The Federal Open Market Committee should be able to gradually raise the fed funds rate target this year, Federal Reserve Bank of Cleveland President and Chief Executive Officer Loretta J. Mester repeated Wednesday.
“In my view, it will be appropriate for monetary policymakers to continue to gradually reduce the level of accommodation this year,” Mester told the Cleveland Association for Business Economics, according to prepared text released by the Fed, which was similar to her remarks on April 1.
“Gradual normalization means that monetary policy will remain accommodative for some time to come, providing support to the economy and insurance against downside risks,” she said.

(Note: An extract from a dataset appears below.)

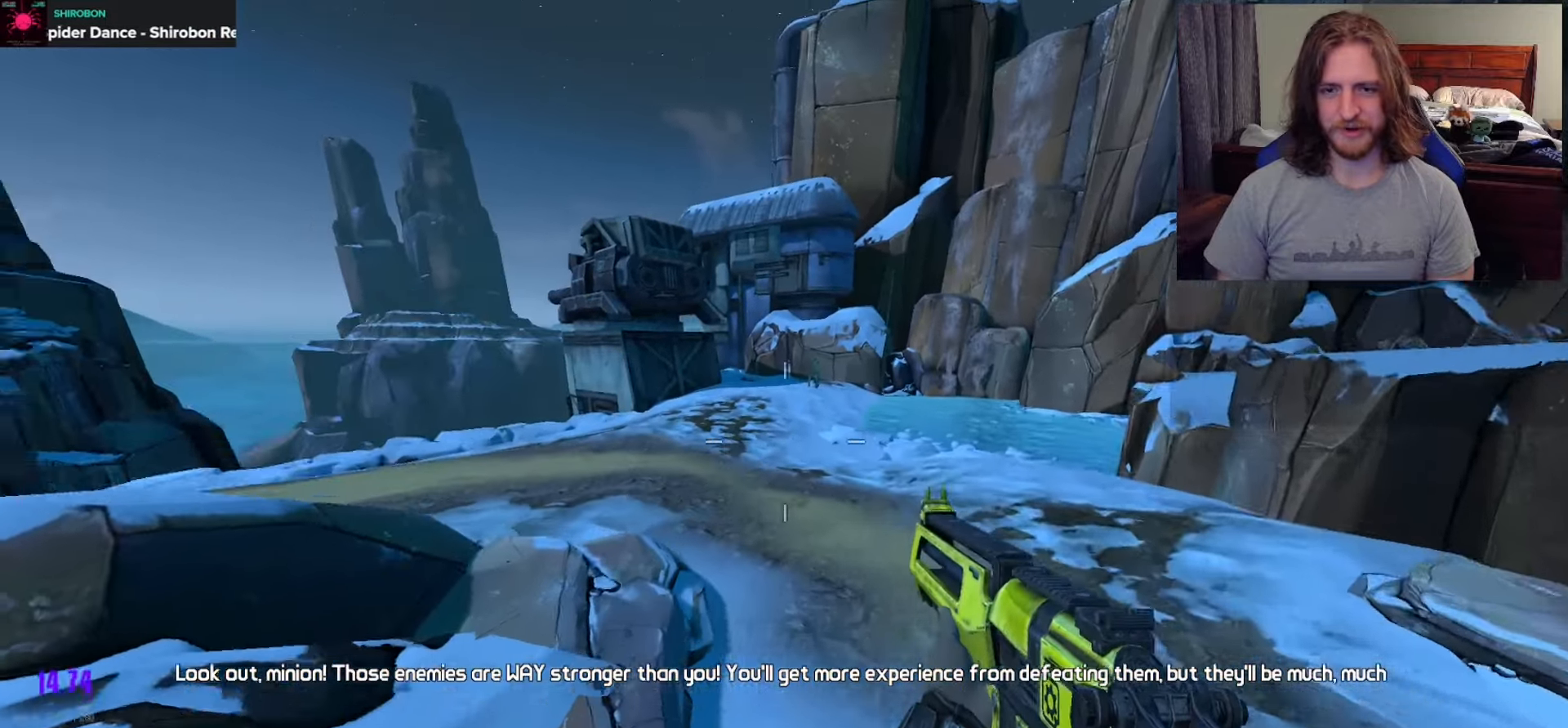
{"buttons": [], "left_stick": "down-right", "right_stick": "left", "events": [[367, "left_stick", "right"], [483, "left_stick", "down-right"]]}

Mester said she didn’t dissent at the last FOMC meeting because “limited” data were available and waiting for further information was “reasonable.”
Also, she said, “I do not think the FOMC is behind the curve, but while there are risks to moving too soon, there are also risks to waiting too long to take the next steps on the normalization path given the lags with which monetary policy affects the economy.”
Still, not “every piece of data” needs to line “up in the correct way” before a rate hike, and waiting “too long in light of financial market volatility that doesn’t affect the outlook may simply produce more volatility in the future,” she said.
Despite financial market volatility to begin the year, fundamentals are sound and the economy should grow 2.25% to 2.5% this year, “slightly above its longer-run trend and sufficient to generate further job gains and a further reduction in the unemployment rate this year,” she said. And inflation should move higher.
Mester stressed that “data-dependent” does not mean the FOMC will react to short-term fluctuations. “One of the challenges for monetary policymakers is making low-frequency policy in a high-frequency world. We need to extract the signal about where the economy is headed from economic and financial market information that can often be noisy.”
Since December, Mester said, she’s slightly lowered her projections for longer-term growth, unemployment and the fed funds rate 25 basis points each, since she said her estimates were “on the high side of FOMC projections.” The changes, as well as the differences between her estimates and other FOMC participants’ “are not statistically significant.”
Recent inflation data “have been somewhat encouraging and in accord with the pattern anticipated by the FOMC,” she said. With oil prices and the dollar stabilizing, measures of inflation have risen, and not just for one month. “Based on the evidence at hand, if the real side of the economy continues to perform consistent with my projections, I expect inflation to remain low this year but to gradually move back to our goal of 2 percent over the next couple of years,” she said.
Risks to both the upside – stronger consumer spending -- and downside -- the dollar and oil prices – exist.
Mester called the change in the Summary of Economic Projections “an excellent illustration of how our policy is data dependent” and reiterated that “no one should read the median path in the SEP as a promised policy path.”